About this exercise |
Retype the listing line for line, from its first line through the line that contains "ANNULATION ET TROIS REPORTS.", both ends included. Stop after that line.

..............................

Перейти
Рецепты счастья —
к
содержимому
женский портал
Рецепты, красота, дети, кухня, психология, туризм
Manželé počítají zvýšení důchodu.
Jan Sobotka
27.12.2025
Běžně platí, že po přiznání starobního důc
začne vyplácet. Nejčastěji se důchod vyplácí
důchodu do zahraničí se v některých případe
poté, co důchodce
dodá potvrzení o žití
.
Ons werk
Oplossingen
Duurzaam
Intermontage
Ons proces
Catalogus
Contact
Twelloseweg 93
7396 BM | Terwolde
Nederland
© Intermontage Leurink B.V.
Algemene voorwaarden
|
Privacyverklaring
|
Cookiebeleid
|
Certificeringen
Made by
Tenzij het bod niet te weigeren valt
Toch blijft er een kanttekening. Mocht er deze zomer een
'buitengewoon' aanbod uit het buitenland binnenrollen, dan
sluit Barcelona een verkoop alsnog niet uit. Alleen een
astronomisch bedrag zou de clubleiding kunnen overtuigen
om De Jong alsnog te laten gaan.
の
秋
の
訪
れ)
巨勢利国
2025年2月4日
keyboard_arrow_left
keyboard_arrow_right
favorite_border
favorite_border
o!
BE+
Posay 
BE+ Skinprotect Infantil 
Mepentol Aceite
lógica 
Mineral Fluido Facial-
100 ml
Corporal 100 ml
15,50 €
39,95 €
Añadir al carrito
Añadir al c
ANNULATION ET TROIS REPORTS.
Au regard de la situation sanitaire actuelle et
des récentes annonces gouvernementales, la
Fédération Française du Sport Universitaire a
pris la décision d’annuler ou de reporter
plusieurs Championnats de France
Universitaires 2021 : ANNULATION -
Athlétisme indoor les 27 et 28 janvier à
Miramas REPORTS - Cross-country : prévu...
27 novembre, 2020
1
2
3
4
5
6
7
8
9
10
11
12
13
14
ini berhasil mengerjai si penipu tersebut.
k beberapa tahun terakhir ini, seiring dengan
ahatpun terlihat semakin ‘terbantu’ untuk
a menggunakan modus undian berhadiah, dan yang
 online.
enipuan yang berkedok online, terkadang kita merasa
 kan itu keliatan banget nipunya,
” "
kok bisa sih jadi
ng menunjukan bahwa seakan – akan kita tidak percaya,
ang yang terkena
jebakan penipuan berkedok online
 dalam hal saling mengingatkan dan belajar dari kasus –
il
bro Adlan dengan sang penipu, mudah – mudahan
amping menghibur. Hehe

..............................

Output of the exercise |
Перейти
Рецепты счастья —
к
содержимому
женский портал
Рецепты, красота, дети, кухня, психология, туризм
Manželé počítají zvýšení důchodu.
Jan Sobotka
27.12.2025
Běžně platí, že po přiznání starobního důc
začne vyplácet. Nejčastěji se důchod vyplácí
důchodu do zahraničí se v některých případe
poté, co důchodce
dodá potvrzení o žití
.
Ons werk
Oplossingen
Duurzaam
Intermontage
Ons proces
Catalogus
Contact
Twelloseweg 93
7396 BM | Terwolde
Nederland
© Intermontage Leurink B.V.
Algemene voorwaarden
|
Privacyverklaring
|
Cookiebeleid
|
Certificeringen
Made by
Tenzij het bod niet te weigeren valt
Toch blijft er een kanttekening. Mocht er deze zomer een
'buitengewoon' aanbod uit het buitenland binnenrollen, dan
sluit Barcelona een verkoop alsnog niet uit. Alleen een
astronomisch bedrag zou de clubleiding kunnen overtuigen
om De Jong alsnog te laten gaan.
の
秋
の
訪
れ)
巨勢利国
2025年2月4日
keyboard_arrow_left
keyboard_arrow_right
favorite_border
favorite_border
o!
BE+
Posay 
BE+ Skinprotect Infantil 
Mepentol Aceite
lógica 
Mineral Fluido Facial-
100 ml
Corporal 100 ml
15,50 €
39,95 €
Añadir al carrito
Añadir al c
ANNULATION ET TROIS REPORTS.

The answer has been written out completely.